WHAT YOU SHOULD DO: Would you return each entry exactly as written, omitting any pictures?

RECORD EXTRACTS:
+ + + + + + +
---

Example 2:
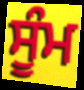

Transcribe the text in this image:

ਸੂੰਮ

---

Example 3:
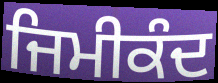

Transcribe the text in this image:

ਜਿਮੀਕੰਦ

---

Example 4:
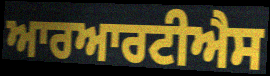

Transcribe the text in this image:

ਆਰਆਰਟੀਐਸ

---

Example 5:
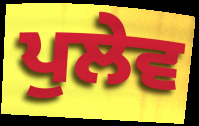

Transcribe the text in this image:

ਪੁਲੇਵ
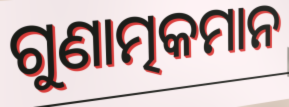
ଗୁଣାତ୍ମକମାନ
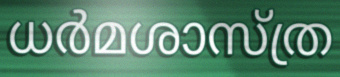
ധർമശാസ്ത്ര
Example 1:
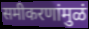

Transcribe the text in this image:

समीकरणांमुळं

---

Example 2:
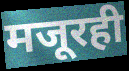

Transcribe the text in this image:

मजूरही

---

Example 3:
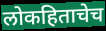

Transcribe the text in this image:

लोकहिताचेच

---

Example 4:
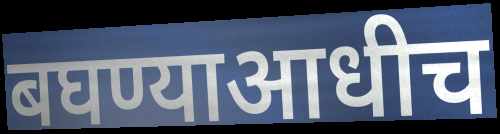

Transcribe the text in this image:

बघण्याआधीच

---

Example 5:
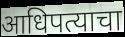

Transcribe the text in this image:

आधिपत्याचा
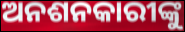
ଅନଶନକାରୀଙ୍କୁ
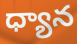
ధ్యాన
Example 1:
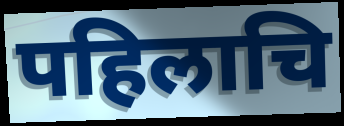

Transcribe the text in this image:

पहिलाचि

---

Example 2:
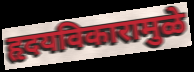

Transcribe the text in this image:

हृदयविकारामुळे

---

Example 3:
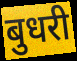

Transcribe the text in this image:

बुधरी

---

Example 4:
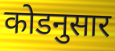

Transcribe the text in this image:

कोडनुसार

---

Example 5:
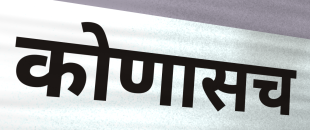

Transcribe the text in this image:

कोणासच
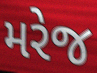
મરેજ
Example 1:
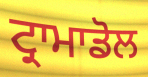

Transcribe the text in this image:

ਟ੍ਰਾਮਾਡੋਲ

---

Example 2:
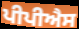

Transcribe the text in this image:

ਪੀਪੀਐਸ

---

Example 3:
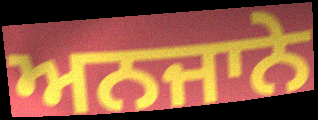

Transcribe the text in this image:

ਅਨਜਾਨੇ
+ + + + + + +
EXERCISE SOLUTION:
---

Example 2:

Transcribe the text in this image:

ਸੂੰਮ

---

Example 3:

Transcribe the text in this image:

ਜਿਮੀਕੰਦ

---

Example 4:

Transcribe the text in this image:

ਆਰਆਰਟੀਐਸ

---

Example 5:

Transcribe the text in this image:

ਪੁਲੇਵ
ଗୁଣାତ୍ମକମାନ
ധർമശാസ്ത്ര
Example 1:

Transcribe the text in this image:

समीकरणांमुळं

---

Example 2:

Transcribe the text in this image:

मजूरही

---

Example 3:

Transcribe the text in this image:

लोकहिताचेच

---

Example 4:

Transcribe the text in this image:

बघण्याआधीच

---

Example 5:

Transcribe the text in this image:

आधिपत्याचा
ଅନଶନକାରୀଙ୍କୁ
ధ్యాన
Example 1:

Transcribe the text in this image:

पहिलाचि

---

Example 2:

Transcribe the text in this image:

हृदयविकारामुळे

---

Example 3:

Transcribe the text in this image:

बुधरी

---

Example 4:

Transcribe the text in this image:

कोडनुसार

---

Example 5:

Transcribe the text in this image:

कोणासच
મરેજ
Example 1:

Transcribe the text in this image:

ਟ੍ਰਾਮਾਡੋਲ

---

Example 2:

Transcribe the text in this image:

ਪੀਪੀਐਸ

---

Example 3:

Transcribe the text in this image:

ਅਨਜਾਨੇ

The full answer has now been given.